Schubert
Lieder to texts by Johann Wolfgang von Goethe: Der Sänger, D149; Auf dem See, D543; Wandrers Nachtlied II, D768; An Schwager Kronos, D369
Mussorgsky
Songs and Dances of Death
Schumann
Liederkreis, Op.39
Thomas Quasthoff (baritone) & Justus Zeyen (piano)
Reviewed by: Richard Nicholson
Reviewed: 21 November, 2008
Venue: Wigmore Hall, London
Attending a Thomas Quasthoff recital at Wigmore Hall is like visiting an old and stimulating friend. There are a number of things which you can rely on: Quasthoff will explore a new corner of the musical repertoire (not necessarily classical); he will subject the works to imaginative interpretation, using his whole range of vocal resources; his avuncular personality will come across in an act of communication broader than the performance of the music.
This evening ran true to form, artistically and socially. As soon as he installed himself on the platform Quasthoff addressed us with characteristic frankness, explaining why he would perform the Mussorgsky songs in German. Robert Holl, he confided, spoke much better Russian than himself (Holl had sung the work at the same venue eight days before with András Schiff). Perhaps in a second incarnation he might return as a Russian-speaker and be able to compete in the original language!
With the first expectation so genially fulfilled, we could look forward to receiving the musical rewards. As the singer’s gifts are both well-known and well-maintained (he is now 50) and his approach to communicating song has remained reliably consistent over the years, readers may assume that the general outlines of a Quasthoff recital as detailed above were repeated on this occasion.
In the Schubert group Quasthoff chose a daringly soft volume level for “Wanderers Nachtlied II” and one was conscious of his struggle to sustain his line securely – a test which he successfully negotiated.
This voice of many colours enriched the Mussorgsky cycle by characterising its subject, Death, and showing his effect in original ways. In the opening song ‘Lullaby’ he put the mother on the defensive by his very solicitousness; could he perhaps be more concerned for the sick child’s fate than its own mother? Her guilt eventually drew her into his grasp. His entrapment of the drunken old man in the snow in ‘Trepak’ was more easily managed and so he could relax his grip and take off his mask well before the end. For the Field Marshal in the final song Quasthoff reserved his biggest vocal guns but enhanced the chilling effect with a contrasted use of head voice on key words such as “Süss”.

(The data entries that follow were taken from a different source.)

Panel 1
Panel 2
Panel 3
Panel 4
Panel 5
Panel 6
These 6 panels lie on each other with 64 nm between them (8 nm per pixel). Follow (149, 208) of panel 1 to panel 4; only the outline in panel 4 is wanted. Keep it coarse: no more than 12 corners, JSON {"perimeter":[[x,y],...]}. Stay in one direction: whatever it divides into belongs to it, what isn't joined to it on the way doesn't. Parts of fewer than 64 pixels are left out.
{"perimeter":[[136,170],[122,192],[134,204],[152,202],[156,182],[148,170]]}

Quasthoff seemed also to have considered the problem of how to unite these twelve songs, not only disparate in subject but apparently random in structure. In particular, the unreserved joyfulness of the final song ‘Frühlingsnacht’ seems to clash with much that is melancholy, creepy or equivocal in its predecessors. Here I detected revealing insight in Quasthoff’s treatment. The ecstasy of the poet in ‘Frühlingsnacht’ is symbolised by the flight of migrating birds. The singer seemed to have noticed allusions to flight in other songs in the cycle: ‘Intermezzo’, ‘Die Stille’ and above all ‘Mondnacht’. This song, often detached from its companions, now displayed its relationship to them. Quasthoff’s poised mezza voce supported his loving depiction of the balmy night, as expected; but when his tone eventually flooded with warmth in the last stanza it was the joy of release which was being celebrated and which was to achieve its final fulfilment in the elation of the concluding song.
Throughout all this pianist Justus Zeyen was a deeply impressive partner. He took every technical demand of the accompaniments comfortably in his stride: the fragments of piano sonata of Schubert’s “Der Sänger” and the suspended chords of “Wanderers Nachtlied”, through the death chokes of the old man in Mussorgsky’s ‘Trepak’ and the thunderous noises of the battlefield and its master the Field Marshal to the Bachian counterpoint of Schumann’s ‘Zwielicht’ – all was faultless, all part of a considered partnership.
Encore time was also an opportunity for Quasthoff to speak to his audience/family. He related how he and Zeyen had given the same programme in Cologne earlier in the week. Movingly, he offered his first encore, Schumann’s “Widmung” to Wigmore Hall’s former Director William Lyne who, as he put it, “had thought I was good enough to sing here”. There was no doubt, in the way he caressed the line of the song, about the sincerity of his debt. Schubert’s “Der Musensohn” and “Seligkeit”, chosen for their very familiarity to his trusted audience, completed the evening.